> **Material for the task**
┄┄┄┄┄┄┄┄┄┄┄┄┄┄┄┄┄┄┄┄

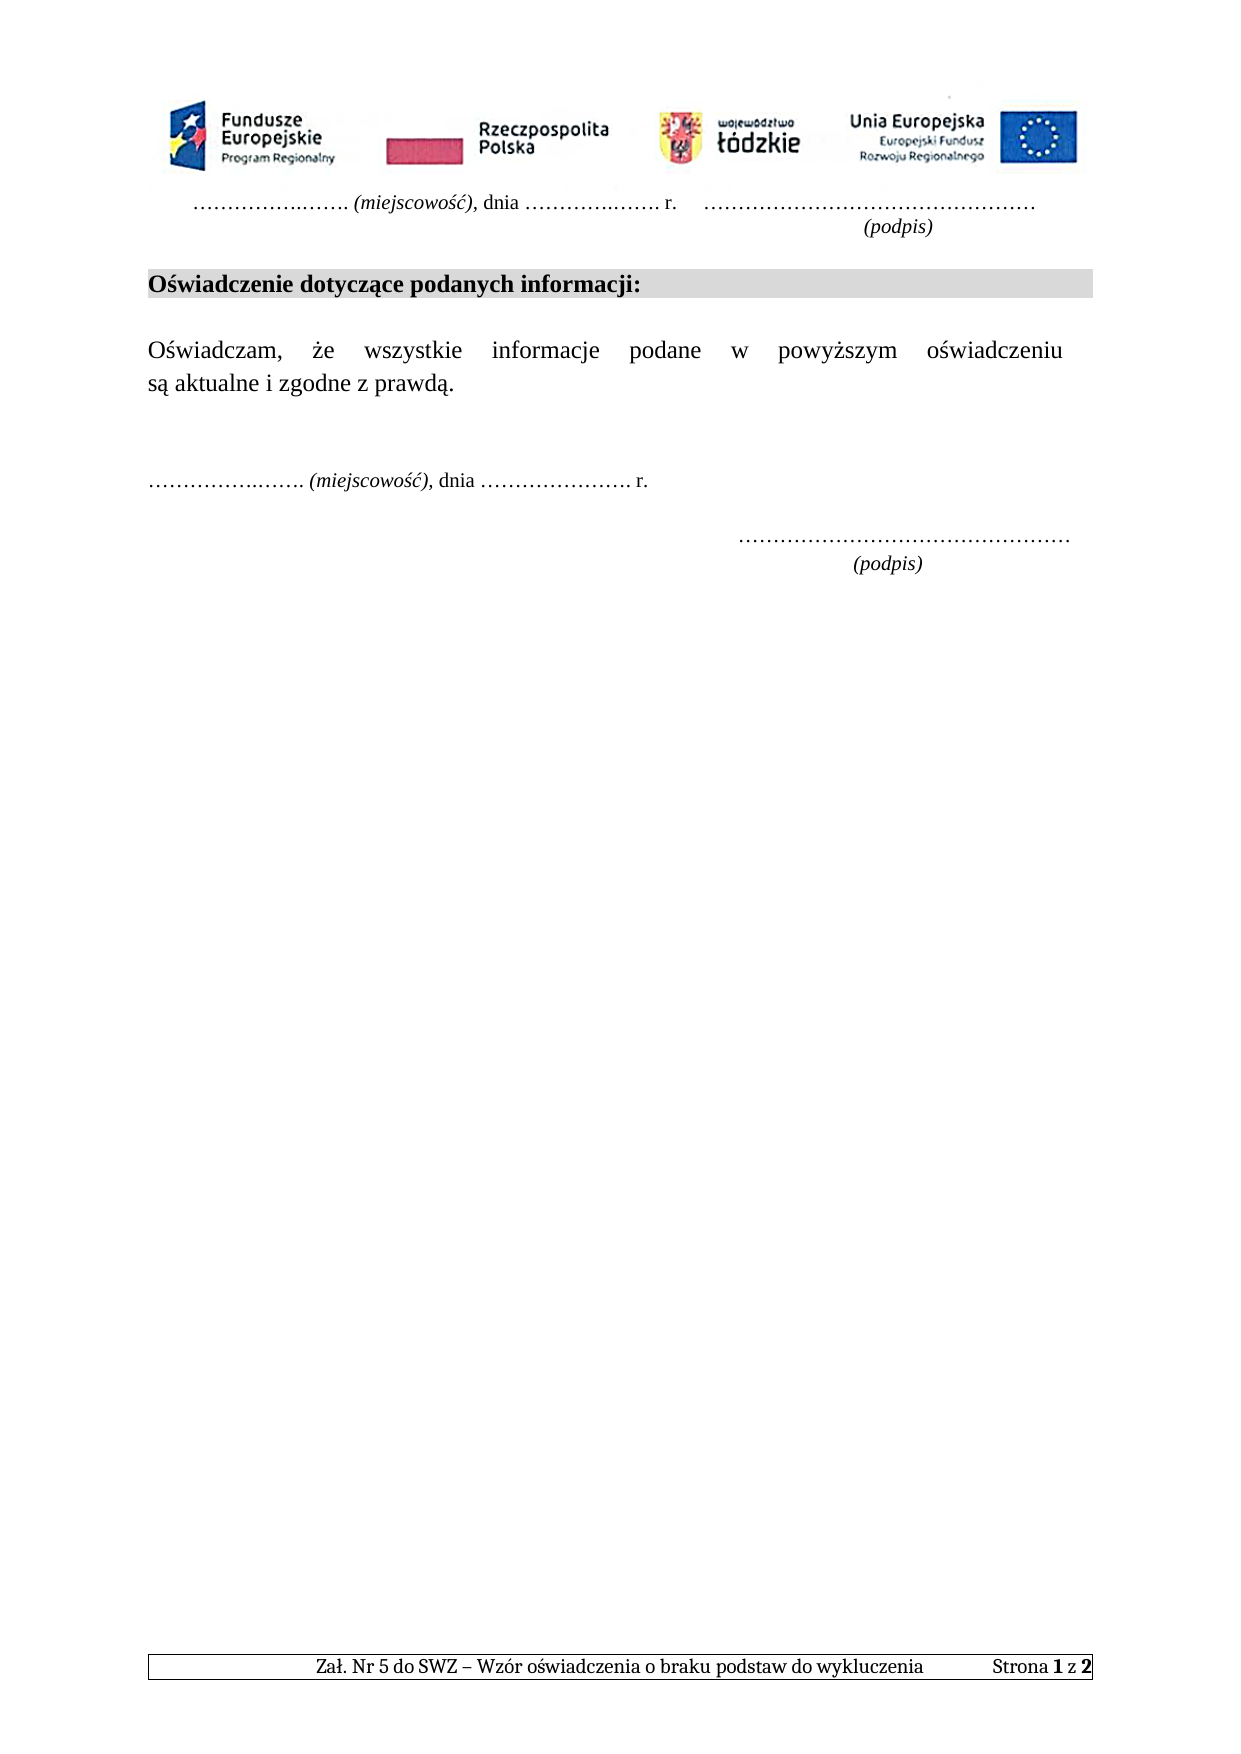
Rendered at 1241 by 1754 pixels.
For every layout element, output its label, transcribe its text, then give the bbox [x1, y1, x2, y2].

text (podpis) [738, 550, 1093, 574]
text Oświadczenie dotyczące podanych informacji: [148, 269, 1093, 298]
text …………….……. (miejscowość), dnia ………….……. r. ………………………………………… [148, 191, 1093, 214]
text ………………………………………… [148, 523, 1093, 547]
picture [147, 76, 1093, 191]
text …………….……. (miejscowość), dnia …………………. r. [148, 468, 1093, 492]
text Oświadczam, że wszystkie informacje podane w powyższym oświadczeniu są aktualne i zgodne z prawdą. [148, 336, 1093, 397]
text (podpis) [738, 214, 1093, 238]
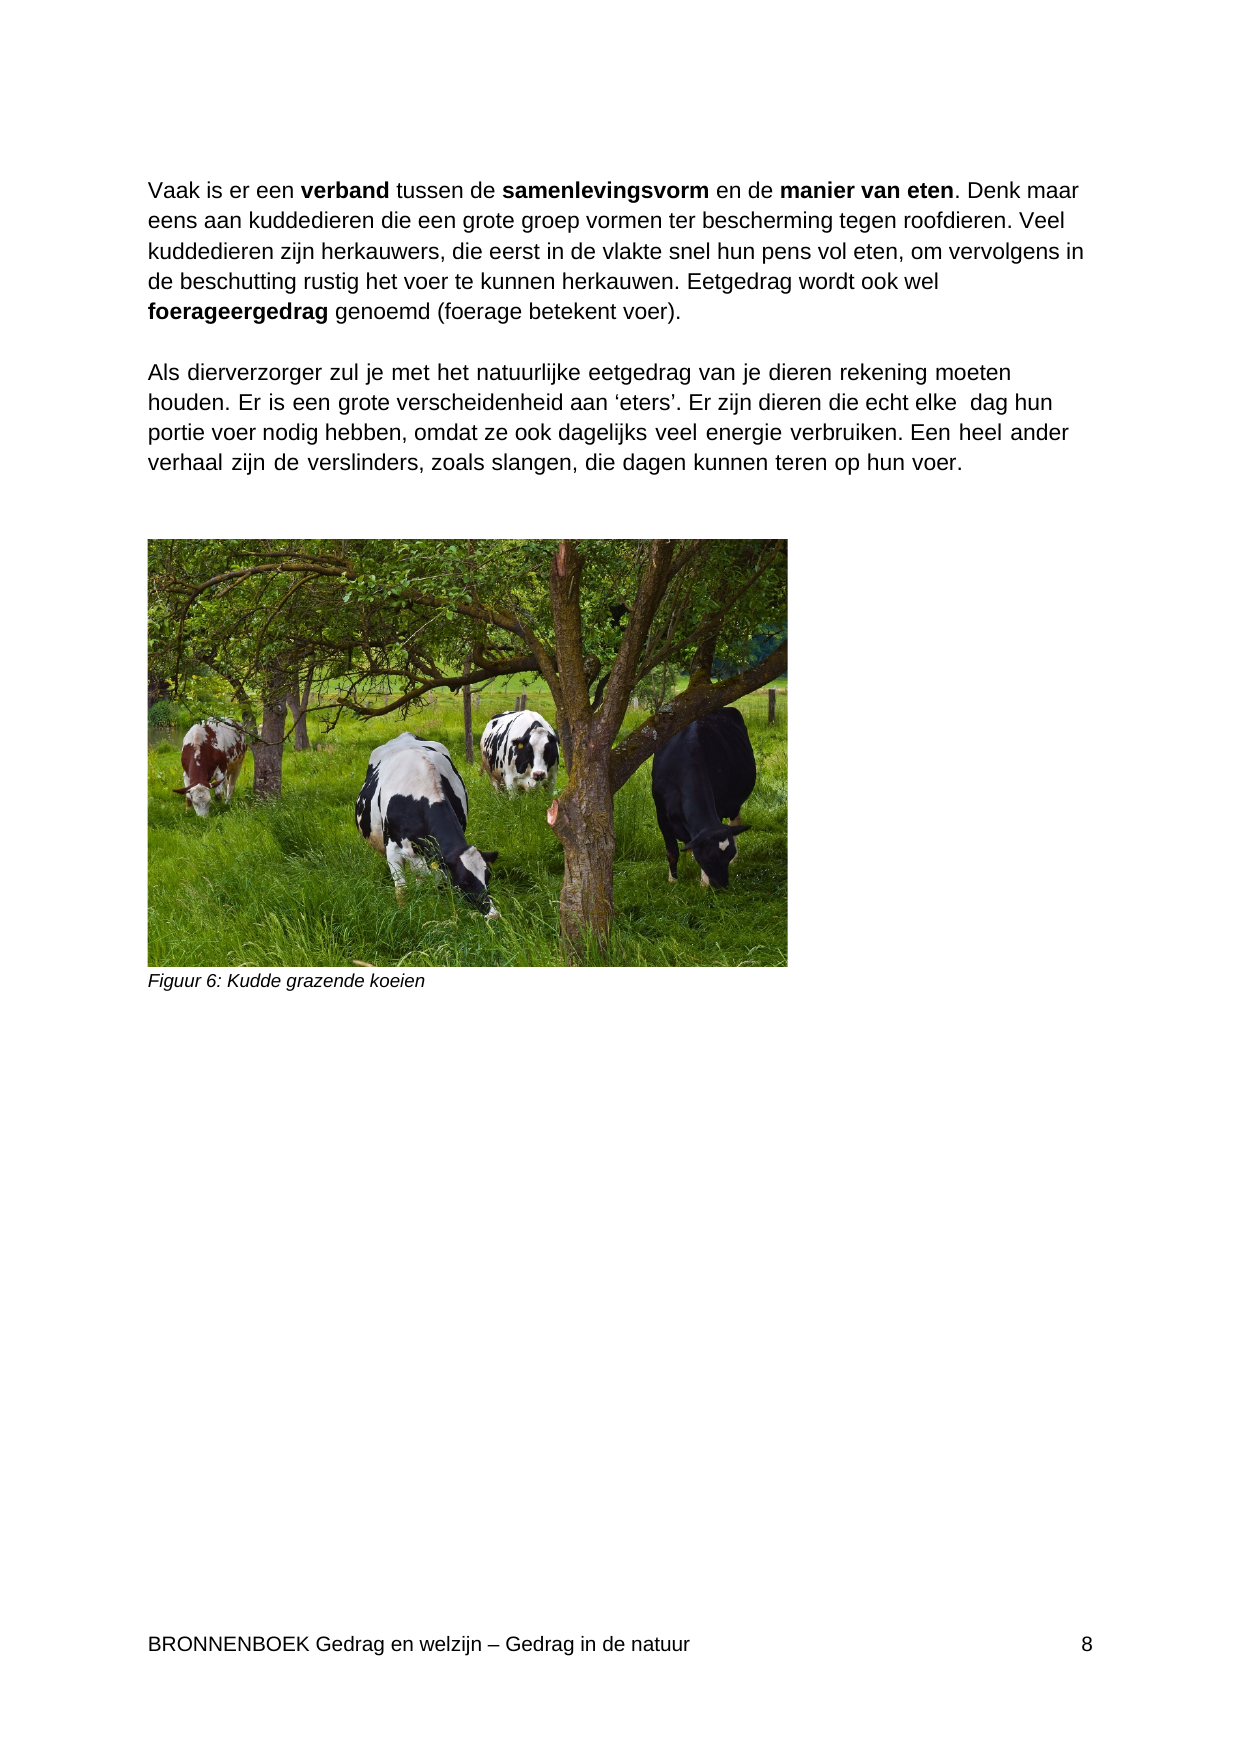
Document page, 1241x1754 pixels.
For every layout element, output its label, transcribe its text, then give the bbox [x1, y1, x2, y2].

text Als dierverzorger zul je met het natuurlijke eetgedrag van je dieren rekening moeten houden. Er is een grote verscheidenheid aan ‘eters’. Er zijn dieren die echt elke dag hun portie voer nodig hebben, omdat ze ook dagelijks veel energie verbruiken. Een heel ander verhaal zijn de verslinders, zoals slangen, die dagen kunnen teren op hun voer. [148, 358, 1092, 475]
text Figuur 6: Kudde grazende koeien [148, 970, 1092, 992]
picture [147, 539, 788, 967]
text Vaak is er een verband tussen de samenlevingsvorm en de manier van eten. Denk maar eens aan kuddedieren die een grote groep vormen ter bescherming tegen roofdieren. Veel kuddedieren zijn herkauwers, die eerst in de vlakte snel hun pens vol eten, om vervolgens in de beschutting rustig het voer te kunnen herkauwen. Eetgedrag wordt ook wel foerageergedrag genoemd (foerage betekent voer). [148, 177, 1092, 324]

┄┄┄┄┄┄┄┄┄┄┄┄┄┄┄┄┄┄┄┄

> **Assignment**
An exact transcription of all the entries is required, without the pictures.

> **Output for this task**
Rendered at 1241 by 1754 pixels.
For every layout element, output its label, transcribe its text, then give the bbox [x1, y1, x2, y2].

text (podpis) [738, 550, 1093, 574]
text Oświadczenie dotyczące podanych informacji: [148, 269, 1093, 298]
text …………….……. (miejscowość), dnia ………….……. r. ………………………………………… [148, 191, 1093, 214]
text ………………………………………… [148, 523, 1093, 547]
picture [147, 76, 1093, 191]
text …………….……. (miejscowość), dnia …………………. r. [148, 468, 1093, 492]
text Oświadczam, że wszystkie informacje podane w powyższym oświadczeniu są aktualne i zgodne z prawdą. [148, 336, 1093, 397]
text (podpis) [738, 214, 1093, 238]
Document page, 1241x1754 pixels.
For every layout element, output its label, transcribe its text, then give the bbox [x1, y1, x2, y2].

text Als dierverzorger zul je met het natuurlijke eetgedrag van je dieren rekening moeten houden. Er is een grote verscheidenheid aan ‘eters’. Er zijn dieren die echt elke dag hun portie voer nodig hebben, omdat ze ook dagelijks veel energie verbruiken. Een heel ander verhaal zijn de verslinders, zoals slangen, die dagen kunnen teren op hun voer. [148, 358, 1092, 475]
text Figuur 6: Kudde grazende koeien [148, 970, 1092, 992]
picture [147, 539, 788, 967]
text Vaak is er een verband tussen de samenlevingsvorm en de manier van eten. Denk maar eens aan kuddedieren die een grote groep vormen ter bescherming tegen roofdieren. Veel kuddedieren zijn herkauwers, die eerst in de vlakte snel hun pens vol eten, om vervolgens in de beschutting rustig het voer te kunnen herkauwen. Eetgedrag wordt ook wel foerageergedrag genoemd (foerage betekent voer). [148, 177, 1092, 324]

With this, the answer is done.